• **YOUR ASSIGNMENT**: Write out the full listing exactly as given, minus the images.

───

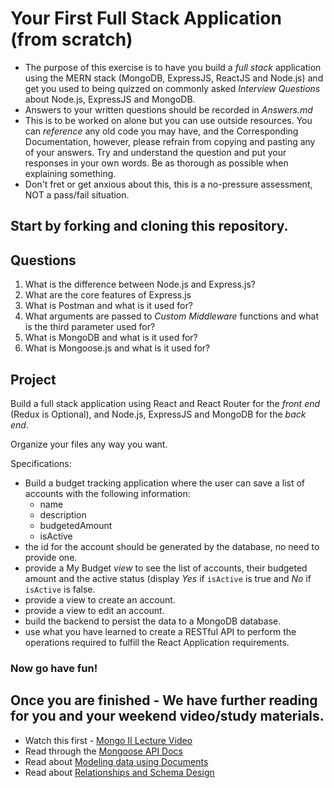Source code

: # Your First Full Stack Application (from scratch)
* The purpose of this exercise is to have you build a _full stack_ application using the MERN stack (MongoDB, ExpressJS, ReactJS and Node.js) and get you used to being quizzed on commonly asked _Interview Questions_ about Node.js, ExpressJS and MongoDB.
* Answers to your written questions should be recorded in *Answers.md* 
* This is to be worked on alone but you can use outside resources. You can *reference* any old code you may have, and the Corresponding Documentation, however, please refrain from copying and pasting any of your answers. Try and understand the question and put your responses in your own words. Be as thorough as possible when explaining something. 
* Don't fret or get anxious about this, this is a no-pressure assessment, NOT a pass/fail situation. 

## Start by forking and cloning this repository.

## Questions
1. What is the difference between Node.js and Express.js?
1. What are the core features of Express.js
1. What is Postman and what is it used for?
1. What arguments are passed to _Custom Middleware_ functions and what is the third parameter used for?
1. What is MongoDB and what is it used for?
1. What is Mongoose.js and what is it used for?

## Project
Build a full stack application using React and React Router for the _front end_ (Redux is Optional), and Node.js, ExpressJS and MongoDB for the _back end_. 

Organize your files any way you want.

Specifications:
- Build a budget tracking application where the user can save a list of accounts with the following information:
  - name
  - description
  - budgetedAmount
  - isActive
- the id for the account should be generated by the database, no need to provide one.
- provide a My Budget _view_ to see the list of accounts, their budgeted amount and the active status (display _Yes_ if `isActive` is true and _No_ if `isActive` is false.
- provide a view to create an account.
- provide a view to edit an account.
- build the backend to persist the data to a MongoDB database.
- use what you have learned to create a RESTful API to perform the operations required to fulfill the React Application requirements.

### Now go have fun!
## Once you are finished - We have further reading for you and your weekend video/study materials.
* Watch this first - [Mongo II Lecture Video](https://www.youtube.com/watch?v=dXqBgRHw_y4&t=39s&index=1&list=PLWX9jswdDQ0Xr9-vvyMnQ7nXTPby5iwqE) 
* Read through the [Mongoose API Docs](http://mongoosejs.com/docs/api.html)
* Read about [Modeling data using Documents](https://www.kenwalger.com/blog/nosql/document-model/)
* Read about [Relationships and Schema Design](https://www.kenwalger.com/blog/nosql/mongodb/schema-design-considerations-mongodb/)
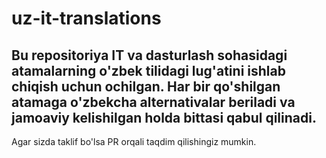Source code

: # uz-it-translations

## Bu repositoriya IT va dasturlash sohasidagi atamalarning o'zbek tilidagi lug'atini ishlab chiqish uchun ochilgan. Har bir qo'shilgan atamaga o'zbekcha alternativalar beriladi va jamoaviy kelishilgan holda bittasi qabul qilinadi.

Agar sizda taklif bo'lsa PR orqali taqdim qilishingiz mumkin.

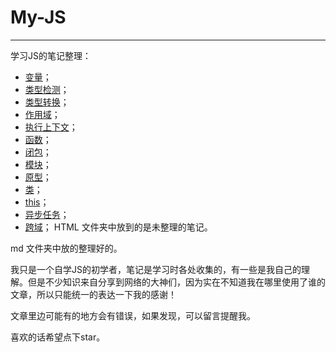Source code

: # My-JS #


----------

学习JS的笔记整理：

- [变量](https://github.com/huanghaibin91/My-JS/blob/master/md/variable.md)；
- [类型检测](https://github.com/huanghaibin91/My-JS/blob/master/md/type-detection.md)；
- [类型转换](https://github.com/huanghaibin91/My-JS/blob/master/md/type-conversion.md)；
- [作用域](https://github.com/huanghaibin91/My-JS/blob/master/md/scope.md)；
- [执行上下文](https://github.com/huanghaibin91/My-JS/blob/master/md/execution-context.md)；
- [函数](https://github.com/huanghaibin91/My-JS/blob/master/md/function.md)；
- [闭包](https://github.com/huanghaibin91/My-JS/blob/master/md/closure.md)；
- [模块](https://github.com/huanghaibin91/My-JS/blob/master/md/module.md)；
- [原型](https://github.com/huanghaibin91/My-JS/blob/master/md/prototype.md)；
- [类](https://github.com/huanghaibin91/My-JS/blob/master/md/class.md)；
- [this](https://github.com/huanghaibin91/My-JS/blob/master/md/this.md)；
- [异步任务](https://github.com/huanghaibin91/My-JS/blob/master/md/asynchronous.md)；
- [跨域]()；
HTML 文件夹中放到的是未整理的笔记。

md 文件夹中放的整理好的。

我只是一个自学JS的初学者，笔记是学习时各处收集的，有一些是我自己的理解。但是不少知识来自分享到网络的大神们，因为实在不知道我在哪里使用了谁的文章，所以只能统一的表达一下我的感谢！

文章里边可能有的地方会有错误，如果发现，可以留言提醒我。

喜欢的话希望点下star。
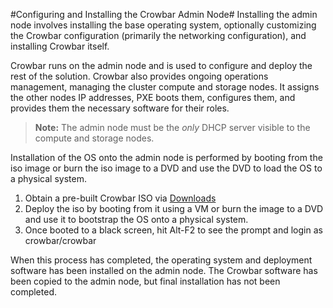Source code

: #Configuring and Installing the Crowbar Admin Node#
Installing the admin node involves installing the base operating system, optionally customizing the Crowbar configuration (primarily the networking configuration), and installing Crowbar itself.

Crowbar runs on the admin node and is used to configure and deploy the rest of the solution. Crowbar also provides ongoing operations management, managing the cluster compute and storage nodes. It assigns the other nodes IP addresses, PXE boots them, configures them, and provides them the necessary software for their roles.

>**Note:** The admin node must be the *only* DHCP server visible to the compute and storage nodes.

Installation of the OS onto the admin node is performed by booting from the iso image or burn the iso image to a DVD and use the DVD to load the OS to a physical system.

1. Obtain a pre-built Crowbar ISO via [Downloads](https://sourceforge.net/projects/crowbar/)
2. Deploy the iso by booting from it using a VM or burn the image to a DVD and use it to bootstrap  the OS onto a physical system.
3. Once booted to a black screen, hit Alt-F2 to see the prompt and login as crowbar/crowbar

When this process has completed, the operating system and deployment software has been installed on the admin node. The Crowbar software has been copied to the admin node, but final installation has not been completed.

───

• **TASK OUTPUT**:
Source code

: # Your First Full Stack Application (from scratch)
* The purpose of this exercise is to have you build a _full stack_ application using the MERN stack (MongoDB, ExpressJS, ReactJS and Node.js) and get you used to being quizzed on commonly asked _Interview Questions_ about Node.js, ExpressJS and MongoDB.
* Answers to your written questions should be recorded in *Answers.md* 
* This is to be worked on alone but you can use outside resources. You can *reference* any old code you may have, and the Corresponding Documentation, however, please refrain from copying and pasting any of your answers. Try and understand the question and put your responses in your own words. Be as thorough as possible when explaining something. 
* Don't fret or get anxious about this, this is a no-pressure assessment, NOT a pass/fail situation. 

## Start by forking and cloning this repository.

## Questions
1. What is the difference between Node.js and Express.js?
1. What are the core features of Express.js
1. What is Postman and what is it used for?
1. What arguments are passed to _Custom Middleware_ functions and what is the third parameter used for?
1. What is MongoDB and what is it used for?
1. What is Mongoose.js and what is it used for?

## Project
Build a full stack application using React and React Router for the _front end_ (Redux is Optional), and Node.js, ExpressJS and MongoDB for the _back end_. 

Organize your files any way you want.

Specifications:
- Build a budget tracking application where the user can save a list of accounts with the following information:
  - name
  - description
  - budgetedAmount
  - isActive
- the id for the account should be generated by the database, no need to provide one.
- provide a My Budget _view_ to see the list of accounts, their budgeted amount and the active status (display _Yes_ if `isActive` is true and _No_ if `isActive` is false.
- provide a view to create an account.
- provide a view to edit an account.
- build the backend to persist the data to a MongoDB database.
- use what you have learned to create a RESTful API to perform the operations required to fulfill the React Application requirements.

### Now go have fun!
## Once you are finished - We have further reading for you and your weekend video/study materials.
* Watch this first - [Mongo II Lecture Video](https://www.youtube.com/watch?v=dXqBgRHw_y4&t=39s&index=1&list=PLWX9jswdDQ0Xr9-vvyMnQ7nXTPby5iwqE) 
* Read through the [Mongoose API Docs](http://mongoosejs.com/docs/api.html)
* Read about [Modeling data using Documents](https://www.kenwalger.com/blog/nosql/document-model/)
* Read about [Relationships and Schema Design](https://www.kenwalger.com/blog/nosql/mongodb/schema-design-considerations-mongodb/)
Source code

: # uz-it-translations

## Bu repositoriya IT va dasturlash sohasidagi atamalarning o'zbek tilidagi lug'atini ishlab chiqish uchun ochilgan. Har bir qo'shilgan atamaga o'zbekcha alternativalar beriladi va jamoaviy kelishilgan holda bittasi qabul qilinadi.

Agar sizda taklif bo'lsa PR orqali taqdim qilishingiz mumkin.

Source code

: # My-JS #


----------

学习JS的笔记整理：

- [变量](https://github.com/huanghaibin91/My-JS/blob/master/md/variable.md)；
- [类型检测](https://github.com/huanghaibin91/My-JS/blob/master/md/type-detection.md)；
- [类型转换](https://github.com/huanghaibin91/My-JS/blob/master/md/type-conversion.md)；
- [作用域](https://github.com/huanghaibin91/My-JS/blob/master/md/scope.md)；
- [执行上下文](https://github.com/huanghaibin91/My-JS/blob/master/md/execution-context.md)；
- [函数](https://github.com/huanghaibin91/My-JS/blob/master/md/function.md)；
- [闭包](https://github.com/huanghaibin91/My-JS/blob/master/md/closure.md)；
- [模块](https://github.com/huanghaibin91/My-JS/blob/master/md/module.md)；
- [原型](https://github.com/huanghaibin91/My-JS/blob/master/md/prototype.md)；
- [类](https://github.com/huanghaibin91/My-JS/blob/master/md/class.md)；
- [this](https://github.com/huanghaibin91/My-JS/blob/master/md/this.md)；
- [异步任务](https://github.com/huanghaibin91/My-JS/blob/master/md/asynchronous.md)；
- [跨域]()；
HTML 文件夹中放到的是未整理的笔记。

md 文件夹中放的整理好的。

我只是一个自学JS的初学者，笔记是学习时各处收集的，有一些是我自己的理解。但是不少知识来自分享到网络的大神们，因为实在不知道我在哪里使用了谁的文章，所以只能统一的表达一下我的感谢！

文章里边可能有的地方会有错误，如果发现，可以留言提醒我。

喜欢的话希望点下star。
Source code

: #Configuring and Installing the Crowbar Admin Node#
Installing the admin node involves installing the base operating system, optionally customizing the Crowbar configuration (primarily the networking configuration), and installing Crowbar itself.

Crowbar runs on the admin node and is used to configure and deploy the rest of the solution. Crowbar also provides ongoing operations management, managing the cluster compute and storage nodes. It assigns the other nodes IP addresses, PXE boots them, configures them, and provides them the necessary software for their roles.

>**Note:** The admin node must be the *only* DHCP server visible to the compute and storage nodes.

Installation of the OS onto the admin node is performed by booting from the iso image or burn the iso image to a DVD and use the DVD to load the OS to a physical system.

1. Obtain a pre-built Crowbar ISO via [Downloads](https://sourceforge.net/projects/crowbar/)
2. Deploy the iso by booting from it using a VM or burn the image to a DVD and use it to bootstrap  the OS onto a physical system.
3. Once booted to a black screen, hit Alt-F2 to see the prompt and login as crowbar/crowbar

When this process has completed, the operating system and deployment software has been installed on the admin node. The Crowbar software has been copied to the admin node, but final installation has not been completed.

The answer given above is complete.